**Text segment:**

Tag Archives: Domain Rankings

Measuring the Internet’s pulse: trending domains now on Cloudflare Radar

Post Syndicated from Sabina Zejnilovic original http://blog.cloudflare.com/radar-trending-domains/

Measuring the Internet's pulse: trending domains now on Cloudflare Radar

Measuring the Internet's pulse: trending domains now on Cloudflare Radar

In 2022, we launched the Radar Domain Rankings, with top lists of the most popular domains based on how people use the Internet globally. The lists are calculated using a machine learning model that uses aggregated 1.1.1.1 resolver data that is anonymized in accordance with our privacy commitments. While the top 100 list is updated daily for each location, typically the first results of that list are stable over time, with the big names such as Google, Facebook, Apple, Microsoft and TikTok leading. Additionally, these global big names appear for the majority of locations.

**What you will do:**
1. Answer each question from the trending domains post.
(a) In what year were the Radar Domain Rankings launched?
(b) What data does the machine learning model use to calculate the lists?
(c) How often is the top 100 list updated for each location?
2. In one to three sentences, explain why the resolver data used for the domain rankings is anonymized, according to the trending domains post.
The listing has nothing to do with this.

**Data:**

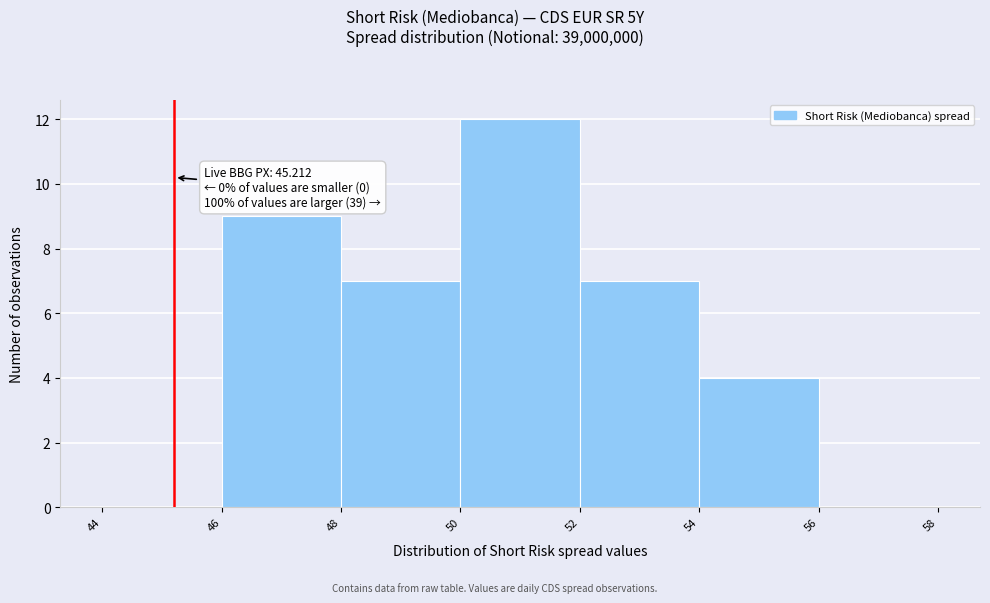

Over which range of the x-axis is the bar tallest?

50 to 52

**Answers for the exercise:**
1.
(a) 2022
(b) Aggregated, anonymized 1.1.1.1 resolver data
(c) Daily

2. The aggregated 1.1.1.1 resolver data is anonymized in accordance with Cloudflare's privacy commitments.